■ **Task prompt**
Copy out the items below, replacing every "chart" with "graph" and leaving everything else unchanged. Omit the pictures.

■ **Records for this exercise**
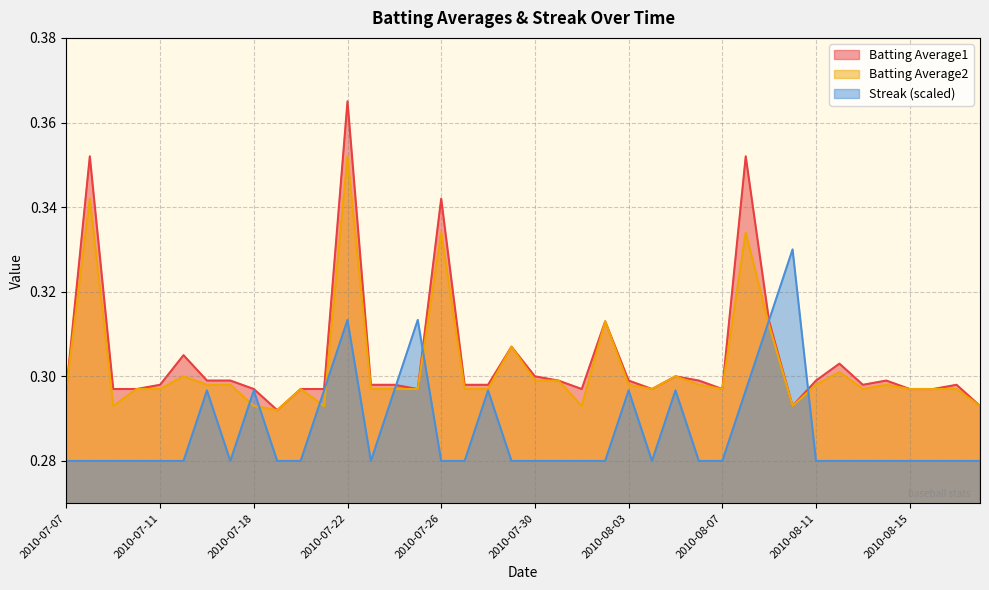

How many Batting Average2 values are between 0 and 1?

40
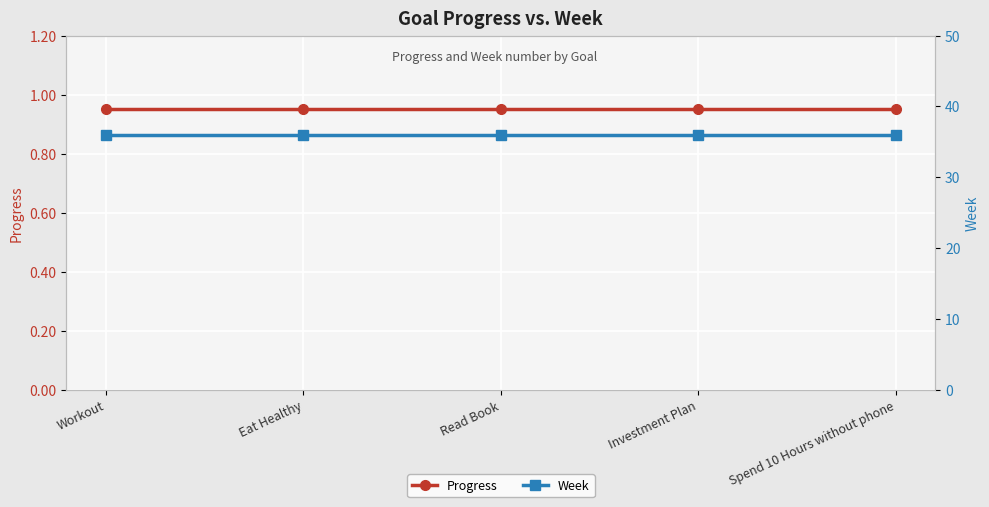

The Progress series shows 1.0 at Eat Healthy. True or false?

True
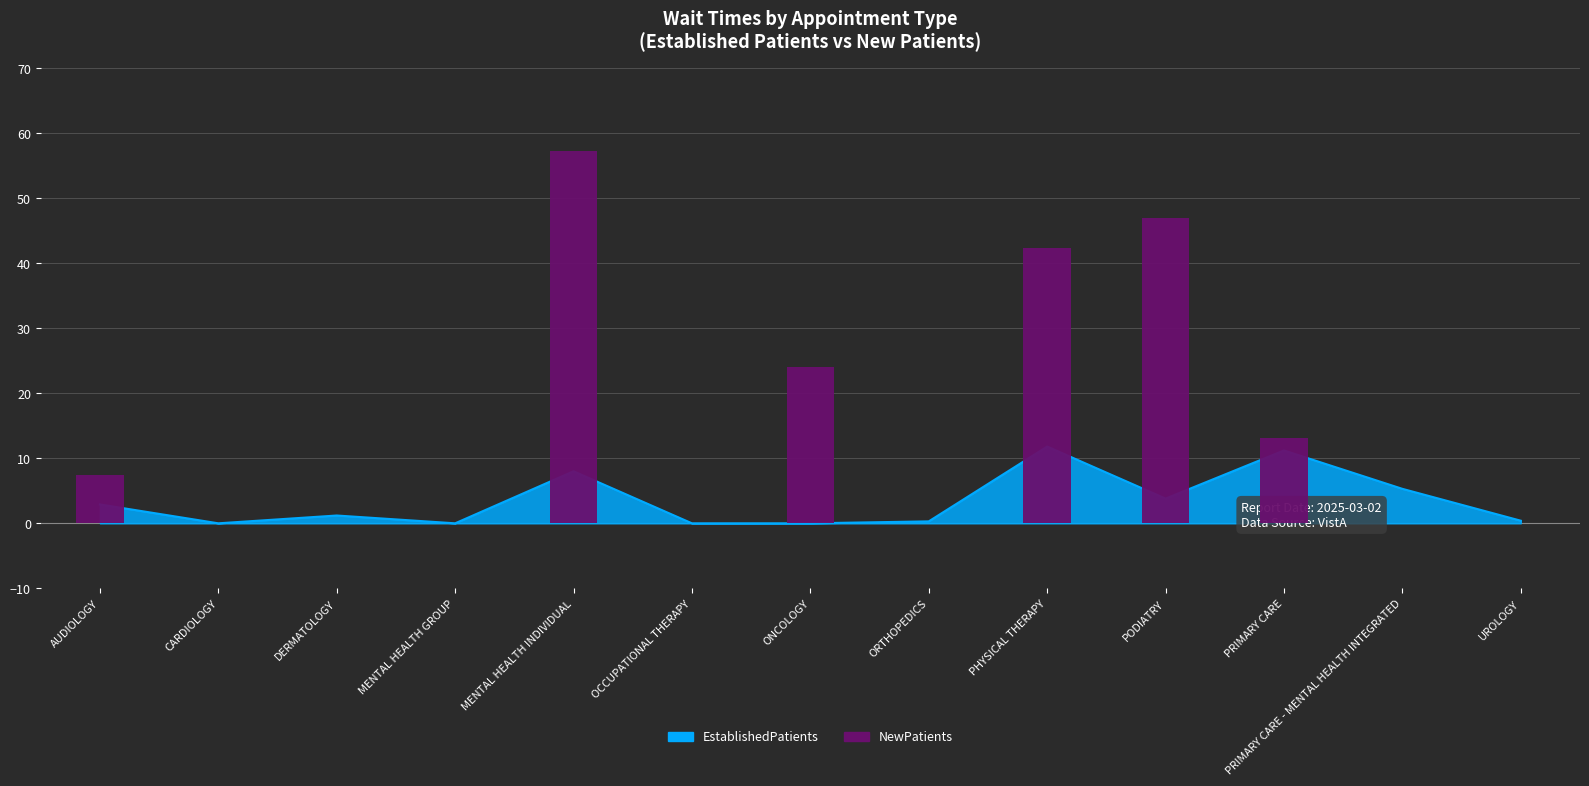

True or false: the data shows -19.5 at CARDIOLOGY.

False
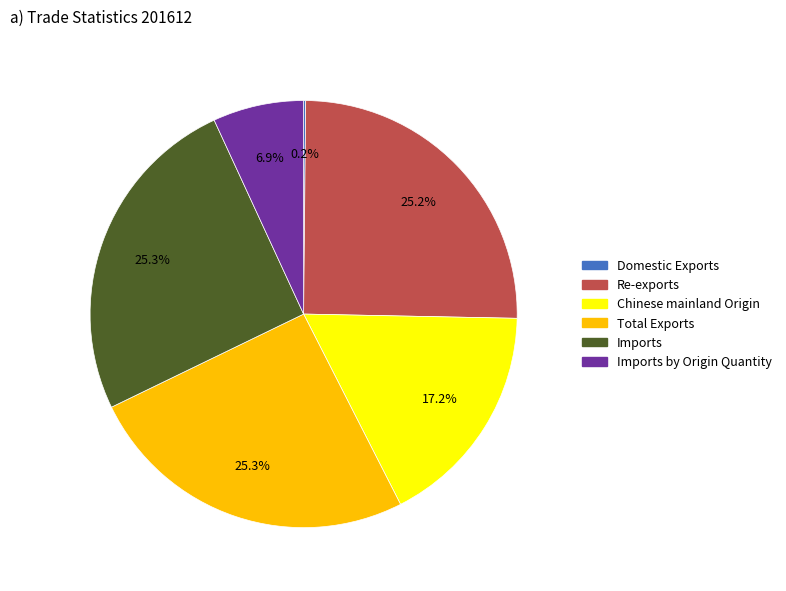

Is there a majority slice in this chart?

No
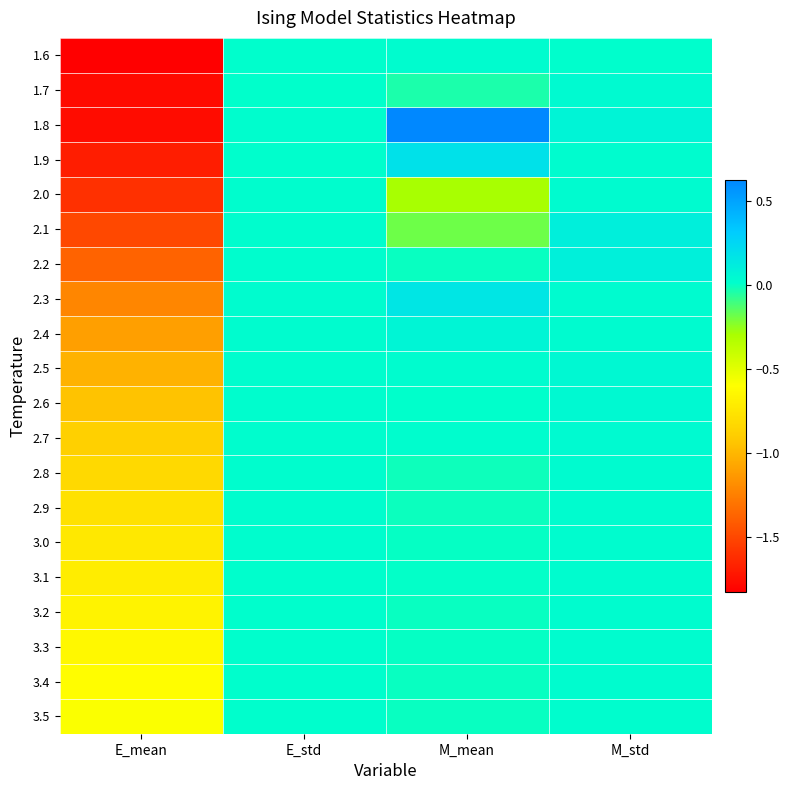

How many series are shown in this chart?

20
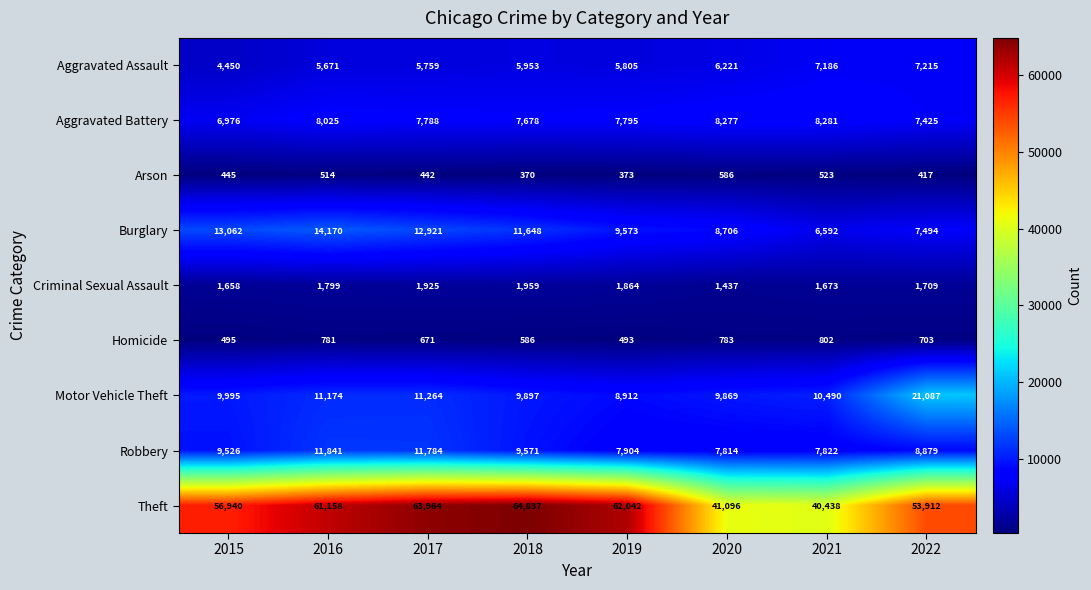

At which label is Burglary closest to 10381?

2019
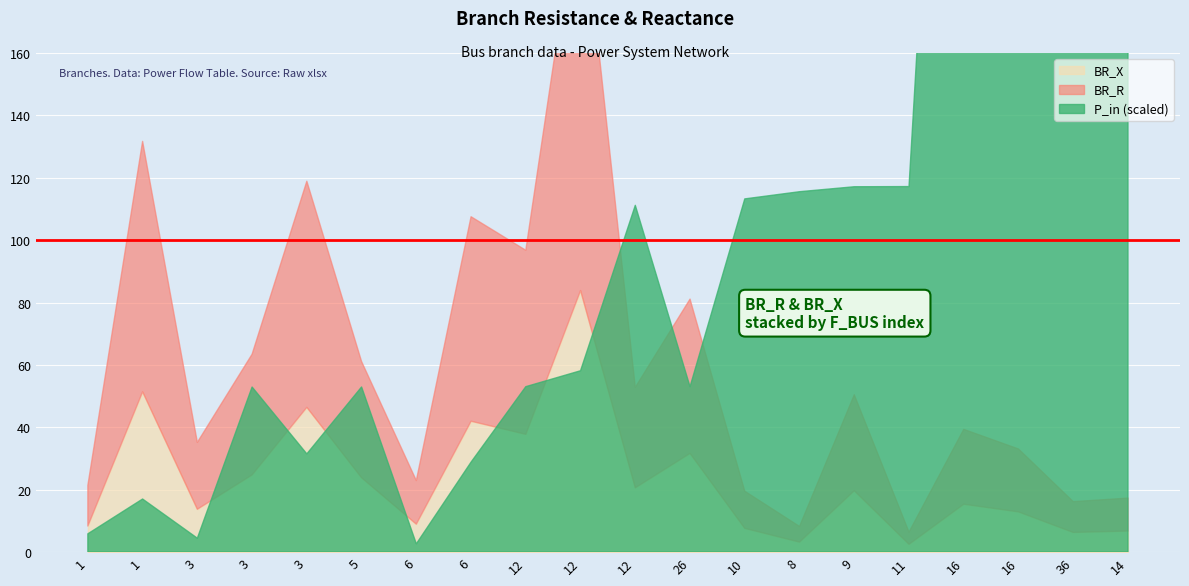

Count the number of data series in this chart.

3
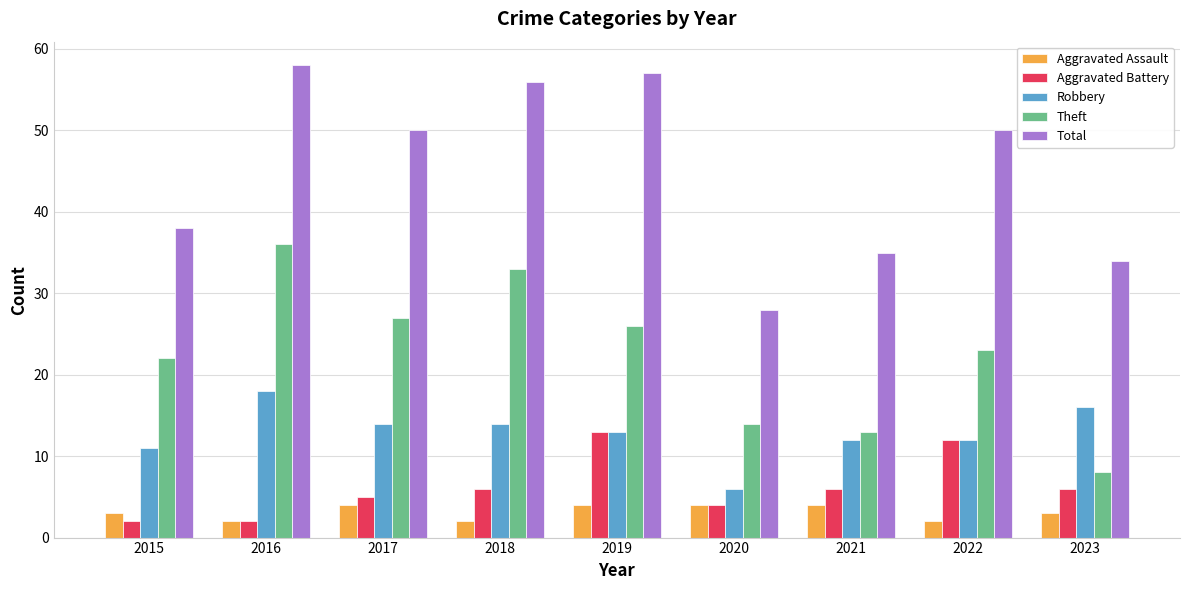

What is the difference between the maximum and minimum values in the Aggravated Battery series?

11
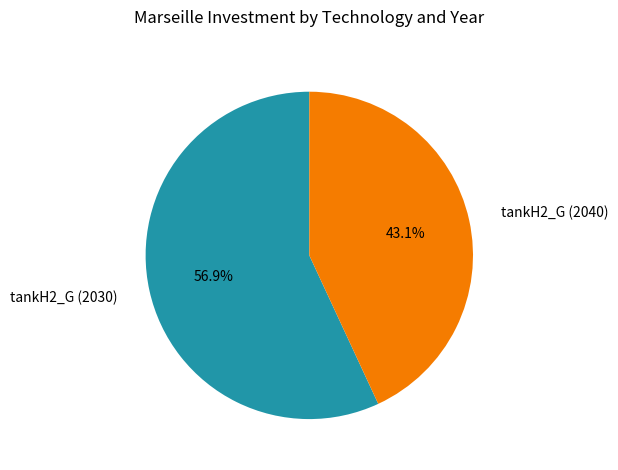

Approximately how many times larger is the value at tankH2_G (2030) compared to tankH2_G (2040)?

1.3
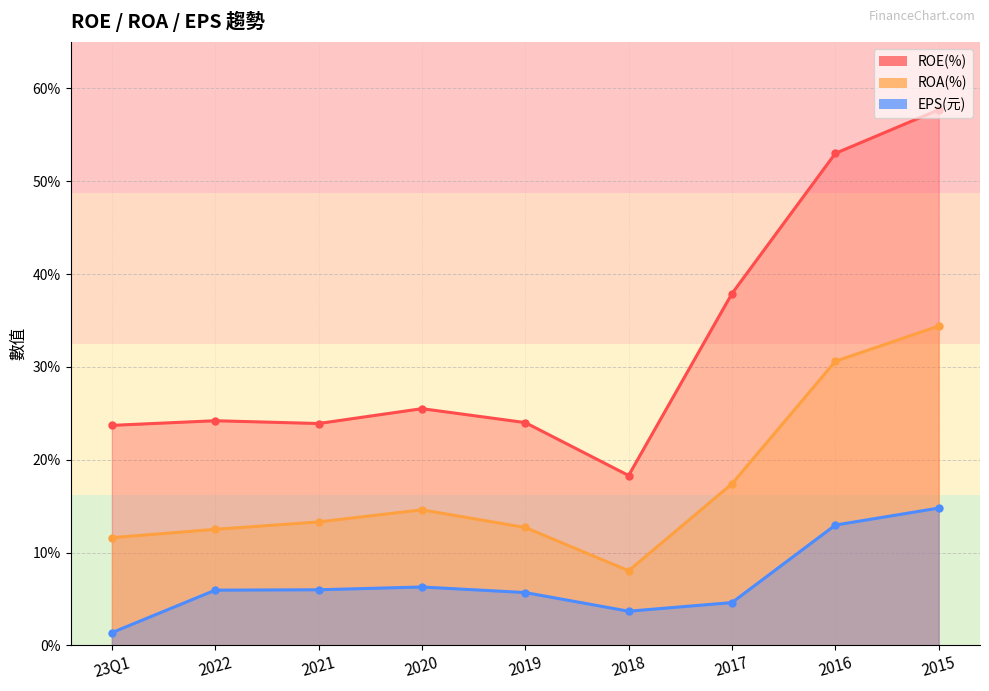

Reading right to left, extract all data points from this chart.

ROE(%): 57.7	53.0	37.9	18.3	24.0	25.5	23.9	24.2	23.7
ROA(%): 34.4	30.6	17.4	8.0	12.7	14.6	13.3	12.5	11.6
EPS(元): 14.8	13.0	4.6	3.7	5.7	6.3	6.0	6.0	1.4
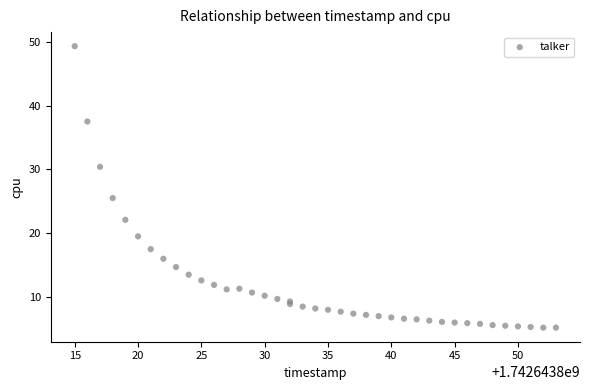

What Y value in the scatter plot is closest to 27?

25.5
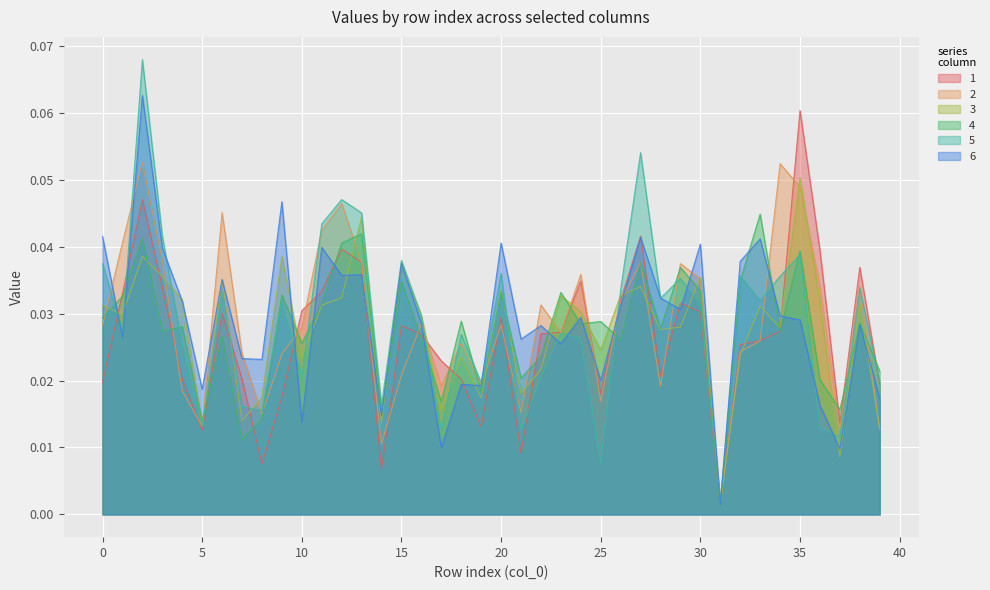

How many interior local valleys does the 5 series have?

13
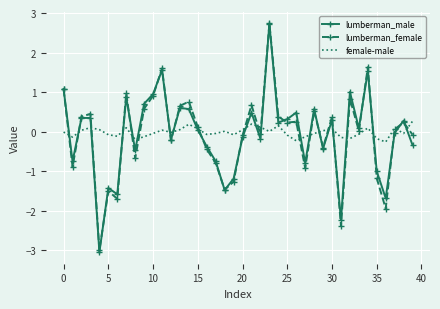

After their last crossing, which series has the higher values: lumberman_female or female-male?

female-male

■ **Output of the task**
How many Batting Average2 values are between 0 and 1?

40

The Progress series shows 1.0 at Eat Healthy. True or false?

True

True or false: the data shows -19.5 at CARDIOLOGY.

False

Is there a majority slice in this graph?

No

How many series are shown in this graph?

20

At which label is Burglary closest to 10381?

2019

Count the number of data series in this graph.

3

What is the difference between the maximum and minimum values in the Aggravated Battery series?

11

Approximately how many times larger is the value at tankH2_G (2030) compared to tankH2_G (2040)?

1.3

Reading right to left, extract all data points from this graph.

ROE(%): 57.7	53.0	37.9	18.3	24.0	25.5	23.9	24.2	23.7
ROA(%): 34.4	30.6	17.4	8.0	12.7	14.6	13.3	12.5	11.6
EPS(元): 14.8	13.0	4.6	3.7	5.7	6.3	6.0	6.0	1.4

What Y value in the scatter plot is closest to 27?

25.5

How many interior local valleys does the 5 series have?

13

After their last crossing, which series has the higher values: lumberman_female or female-male?

female-male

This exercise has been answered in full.